Outcome. Deployment contention vanished — teams shipped on their own cadence behind canary weights they controlled via Git. The PCI audit passed on the strength of machine-enforced segmentation and supply-chain evidence rather than narrative. And the org spent its SREs on product reliability and SLOs, not on patching nodes and chasing autoscaler bugs.
When to use it
Use this architecture when you have genuine microservices (multiple teams shipping independently), you want Kubernetes’ API and ecosystem without operating nodes, and you have real security/compliance pressure (payments, health, regulated data) that demands provable east-west isolation and a trusted supply chain. It shines precisely when the number of services and teams is the thing growing — the mesh and GitOps make that growth cheap, where ad-hoc Kubernetes makes it exponentially expensive.
Trade-offs to accept. There is real conceptual weight: a team must understand the mesh (mTLS, authz, VirtualService), GitOps reconciliation, Workload Identity, and Binary Authorization. Sidecars add a small per-request latency and per-pod memory cost (the managed data plane and ambient-style options narrow this, but it is non-zero). Autopilot trades flexibility for managed-ness — you cannot SSH to a node, run privileged DaemonSets freely, or pick arbitrary node shapes; workloads needing GPUs with exotic drivers, host-level access, or very large single pods may chafe. And the per-pod billing punishes sloppy requests, which is good discipline but a behaviour change.

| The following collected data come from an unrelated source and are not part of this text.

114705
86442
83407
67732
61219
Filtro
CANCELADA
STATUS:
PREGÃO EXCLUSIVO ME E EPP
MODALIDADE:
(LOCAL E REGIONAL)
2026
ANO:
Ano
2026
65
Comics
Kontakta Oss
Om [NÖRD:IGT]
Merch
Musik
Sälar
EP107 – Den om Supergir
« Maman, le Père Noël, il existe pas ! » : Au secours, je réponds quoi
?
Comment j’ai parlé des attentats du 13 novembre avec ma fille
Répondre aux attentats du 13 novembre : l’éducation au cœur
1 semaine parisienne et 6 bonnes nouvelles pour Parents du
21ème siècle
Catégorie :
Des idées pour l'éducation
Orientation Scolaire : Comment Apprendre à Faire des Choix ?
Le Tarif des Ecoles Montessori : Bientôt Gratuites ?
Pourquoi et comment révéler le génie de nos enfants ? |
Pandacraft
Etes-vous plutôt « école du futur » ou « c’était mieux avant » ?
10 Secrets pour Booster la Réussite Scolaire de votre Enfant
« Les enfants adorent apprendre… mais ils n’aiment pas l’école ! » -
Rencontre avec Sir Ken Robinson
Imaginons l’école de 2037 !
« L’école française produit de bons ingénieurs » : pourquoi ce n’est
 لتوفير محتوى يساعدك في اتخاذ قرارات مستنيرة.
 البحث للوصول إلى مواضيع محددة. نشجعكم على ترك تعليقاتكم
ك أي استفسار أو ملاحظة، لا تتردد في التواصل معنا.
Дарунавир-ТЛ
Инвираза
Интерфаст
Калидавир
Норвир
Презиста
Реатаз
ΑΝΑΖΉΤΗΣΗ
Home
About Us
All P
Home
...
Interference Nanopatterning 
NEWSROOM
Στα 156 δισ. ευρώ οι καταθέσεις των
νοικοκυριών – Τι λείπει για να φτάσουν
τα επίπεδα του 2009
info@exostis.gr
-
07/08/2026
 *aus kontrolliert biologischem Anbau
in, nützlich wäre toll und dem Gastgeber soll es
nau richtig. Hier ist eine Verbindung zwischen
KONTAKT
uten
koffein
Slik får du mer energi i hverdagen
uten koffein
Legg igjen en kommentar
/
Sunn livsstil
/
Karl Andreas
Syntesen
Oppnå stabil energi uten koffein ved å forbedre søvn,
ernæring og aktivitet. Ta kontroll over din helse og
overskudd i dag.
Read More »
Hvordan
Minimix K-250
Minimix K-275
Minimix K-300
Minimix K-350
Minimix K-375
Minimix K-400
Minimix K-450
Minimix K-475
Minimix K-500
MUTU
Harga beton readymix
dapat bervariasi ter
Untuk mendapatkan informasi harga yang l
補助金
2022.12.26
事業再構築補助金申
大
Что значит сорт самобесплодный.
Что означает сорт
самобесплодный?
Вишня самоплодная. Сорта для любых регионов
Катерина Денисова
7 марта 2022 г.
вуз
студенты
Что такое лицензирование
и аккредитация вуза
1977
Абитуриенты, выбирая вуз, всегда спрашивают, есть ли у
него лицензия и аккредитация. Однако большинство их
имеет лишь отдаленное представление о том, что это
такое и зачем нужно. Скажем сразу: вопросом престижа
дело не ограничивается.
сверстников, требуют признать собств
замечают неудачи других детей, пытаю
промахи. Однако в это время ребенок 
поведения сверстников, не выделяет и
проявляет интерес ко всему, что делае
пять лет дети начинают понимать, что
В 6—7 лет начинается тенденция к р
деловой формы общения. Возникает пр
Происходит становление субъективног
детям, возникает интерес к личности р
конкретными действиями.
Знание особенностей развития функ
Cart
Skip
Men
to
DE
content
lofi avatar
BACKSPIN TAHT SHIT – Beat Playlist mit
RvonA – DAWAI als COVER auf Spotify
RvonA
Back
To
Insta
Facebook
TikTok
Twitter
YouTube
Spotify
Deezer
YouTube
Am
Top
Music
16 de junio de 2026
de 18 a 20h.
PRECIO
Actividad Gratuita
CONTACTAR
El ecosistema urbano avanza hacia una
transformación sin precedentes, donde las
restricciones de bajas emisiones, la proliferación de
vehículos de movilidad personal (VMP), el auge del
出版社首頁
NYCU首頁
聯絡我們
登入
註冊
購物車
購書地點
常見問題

Anti-patterns. Turning on mTLS but not authorization — encryption without a default-deny policy is not Zero Trust. Signing images before the scan/test gate — an attestation that proves nothing. Running Config Sync but still hand-applying kubectl to prod — you have reintroduced drift and destroyed the audit story. One cluster per team — multiplies cost and ops for no isolation benefit Autopilot doesn’t already give you via namespaces and quotas. A shared, over-privileged node service account instead of per-service Workload Identity — collapses your blast radius back to “any pod can do anything.”
Alternatives, honestly. If you have only a handful of stateless HTTP services and no mesh requirements, Cloud Run (see the companion GCP Global Web Application reference) is simpler and cheaper — no cluster to reason about at all; reach for GKE only when you need sidecars, gRPC streaming, stateful workloads, DaemonSets, or fine-grained mesh policy. If you want the same patterns across clouds and on-prem, the Anthos / GKE Enterprise fleet model extends this exact design to attached and bare-metal clusters. If you are firmly on GKE Standard for cost or node-control reasons, the mesh/registry/identity/GitOps layers of this article still apply unchanged — only the node-management story differs, and you take back the cluster-ops tax Autopilot was removing. The decision is rarely “Kubernetes vs not”; it is “how much of the platform do I want Google to run,” and this architecture is the answer for teams who want to run services, not machines.